[381]
Much of what Mr. Masson says in his Introduction of the way in which the
verses of Milton should be read is judicious enough, though some of the
examples he gives, of the "comicality" which would ensue from compressing
every verse into an exact measure of ten syllables, are based on a
surprising ignorance of the laws which guided our poets just before and
during Milton's time in the structure of their verses. Thus he seems to
think that a strict scansion would require us in the verses
"So he with difficulty and labor hard,"
and
"Carnation, purple, azure, or specked with gold,"

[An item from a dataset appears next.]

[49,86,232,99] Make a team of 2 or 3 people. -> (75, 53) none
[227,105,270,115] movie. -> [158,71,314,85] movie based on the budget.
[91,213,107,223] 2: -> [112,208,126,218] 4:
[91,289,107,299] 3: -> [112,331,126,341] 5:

to pronounce _diffikty_ and _purp'_. Though Mr. Masson talks of "slurs
and elisions," his ear would seem somewhat insensible to their exact
nature or office. His _diffikty_ supposes a hiatus where none is
intended, and his making _purple_ of one syllable wrecks the whole verse,
the real slur in the latter case being on _azure or_.[382] When he asks
whether Milton required "these pronunciations in his verse," no positive
answer can be given, but I very much doubt whether he would have thought
that some of the lines Mr. Masson cites "remain perfectly good Blank
Verse even with the most leisurely natural enunciation of the spare
syllable," and I am sure he would have stared if told that "the number of
accents" in a pentameter verse was "variable.